> [Request]
Pick out each line below that contains the word "Kantons" and copy those lines.

> [Records to use]
=== Begin Enclosure ===

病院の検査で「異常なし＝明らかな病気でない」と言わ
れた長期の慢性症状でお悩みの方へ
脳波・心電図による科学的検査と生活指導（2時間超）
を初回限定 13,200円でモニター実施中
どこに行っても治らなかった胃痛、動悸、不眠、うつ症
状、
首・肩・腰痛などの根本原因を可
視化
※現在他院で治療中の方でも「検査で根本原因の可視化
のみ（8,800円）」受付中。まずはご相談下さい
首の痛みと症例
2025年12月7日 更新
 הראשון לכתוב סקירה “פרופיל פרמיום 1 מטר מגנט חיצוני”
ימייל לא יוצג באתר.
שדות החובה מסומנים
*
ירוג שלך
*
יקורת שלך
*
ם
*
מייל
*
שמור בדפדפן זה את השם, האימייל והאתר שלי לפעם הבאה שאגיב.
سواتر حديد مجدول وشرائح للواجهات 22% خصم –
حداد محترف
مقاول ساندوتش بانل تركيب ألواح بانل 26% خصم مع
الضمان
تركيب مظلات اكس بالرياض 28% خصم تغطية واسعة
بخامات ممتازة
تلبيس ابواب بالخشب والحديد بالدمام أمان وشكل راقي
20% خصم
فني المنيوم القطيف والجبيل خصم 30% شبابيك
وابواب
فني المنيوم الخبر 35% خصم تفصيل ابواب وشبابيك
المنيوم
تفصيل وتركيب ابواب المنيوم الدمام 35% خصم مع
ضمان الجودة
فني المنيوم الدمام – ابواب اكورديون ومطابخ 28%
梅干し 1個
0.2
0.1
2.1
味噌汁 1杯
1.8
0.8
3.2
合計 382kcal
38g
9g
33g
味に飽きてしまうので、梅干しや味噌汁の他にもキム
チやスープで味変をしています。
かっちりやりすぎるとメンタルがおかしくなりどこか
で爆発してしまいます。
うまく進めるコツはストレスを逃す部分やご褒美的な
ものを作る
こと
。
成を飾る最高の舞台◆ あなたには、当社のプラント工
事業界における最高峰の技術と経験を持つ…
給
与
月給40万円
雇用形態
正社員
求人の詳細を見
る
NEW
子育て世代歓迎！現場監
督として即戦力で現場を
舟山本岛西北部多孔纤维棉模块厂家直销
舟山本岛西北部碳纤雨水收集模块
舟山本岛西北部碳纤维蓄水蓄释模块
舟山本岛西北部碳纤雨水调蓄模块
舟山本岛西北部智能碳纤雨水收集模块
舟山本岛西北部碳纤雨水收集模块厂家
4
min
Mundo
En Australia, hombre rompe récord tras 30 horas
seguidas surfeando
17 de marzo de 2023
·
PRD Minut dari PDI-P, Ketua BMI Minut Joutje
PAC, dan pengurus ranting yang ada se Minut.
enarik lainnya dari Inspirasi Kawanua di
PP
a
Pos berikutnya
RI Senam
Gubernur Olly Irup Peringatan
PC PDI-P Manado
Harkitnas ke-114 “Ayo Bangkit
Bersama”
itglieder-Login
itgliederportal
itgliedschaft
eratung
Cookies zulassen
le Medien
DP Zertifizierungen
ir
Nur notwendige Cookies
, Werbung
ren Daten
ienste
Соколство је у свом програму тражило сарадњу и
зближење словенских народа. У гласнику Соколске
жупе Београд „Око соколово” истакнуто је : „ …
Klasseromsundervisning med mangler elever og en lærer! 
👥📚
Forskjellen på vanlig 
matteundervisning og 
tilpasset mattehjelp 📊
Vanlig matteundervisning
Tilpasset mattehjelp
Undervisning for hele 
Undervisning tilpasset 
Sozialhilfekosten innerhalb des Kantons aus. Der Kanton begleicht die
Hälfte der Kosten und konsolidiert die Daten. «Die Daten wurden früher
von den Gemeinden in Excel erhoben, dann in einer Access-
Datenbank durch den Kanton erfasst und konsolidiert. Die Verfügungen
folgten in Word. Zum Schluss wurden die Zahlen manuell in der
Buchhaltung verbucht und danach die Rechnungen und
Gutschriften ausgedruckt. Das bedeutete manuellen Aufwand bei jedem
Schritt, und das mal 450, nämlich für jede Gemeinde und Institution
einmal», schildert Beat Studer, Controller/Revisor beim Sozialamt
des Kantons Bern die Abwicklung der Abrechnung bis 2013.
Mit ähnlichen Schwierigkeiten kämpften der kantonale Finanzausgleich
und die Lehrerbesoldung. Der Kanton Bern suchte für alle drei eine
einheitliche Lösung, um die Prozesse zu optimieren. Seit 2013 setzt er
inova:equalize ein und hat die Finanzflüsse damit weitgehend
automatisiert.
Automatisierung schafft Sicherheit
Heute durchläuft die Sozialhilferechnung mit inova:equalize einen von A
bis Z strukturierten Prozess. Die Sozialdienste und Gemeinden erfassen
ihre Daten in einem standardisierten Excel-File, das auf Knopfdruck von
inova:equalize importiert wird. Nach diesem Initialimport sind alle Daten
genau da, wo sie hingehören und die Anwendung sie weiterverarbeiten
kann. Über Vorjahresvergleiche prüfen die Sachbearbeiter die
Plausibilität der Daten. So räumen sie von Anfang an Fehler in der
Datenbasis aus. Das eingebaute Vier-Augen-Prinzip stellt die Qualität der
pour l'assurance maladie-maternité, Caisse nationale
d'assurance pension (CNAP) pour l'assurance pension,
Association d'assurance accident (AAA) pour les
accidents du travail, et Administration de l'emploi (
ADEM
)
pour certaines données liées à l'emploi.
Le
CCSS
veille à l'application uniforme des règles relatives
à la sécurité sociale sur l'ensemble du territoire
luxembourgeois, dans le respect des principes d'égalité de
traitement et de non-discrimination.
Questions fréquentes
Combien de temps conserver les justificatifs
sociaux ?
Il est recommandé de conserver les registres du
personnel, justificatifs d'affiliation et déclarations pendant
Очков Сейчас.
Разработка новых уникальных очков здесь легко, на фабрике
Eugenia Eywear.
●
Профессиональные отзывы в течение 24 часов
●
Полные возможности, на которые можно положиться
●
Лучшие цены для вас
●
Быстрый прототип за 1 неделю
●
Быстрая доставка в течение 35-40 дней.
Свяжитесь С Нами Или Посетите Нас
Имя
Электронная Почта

=== End Enclosure ===

> [Response area]
Sozialhilfekosten innerhalb des Kantons aus. Der Kanton begleicht die
des Kantons Bern die Abwicklung der Abrechnung bis 2013.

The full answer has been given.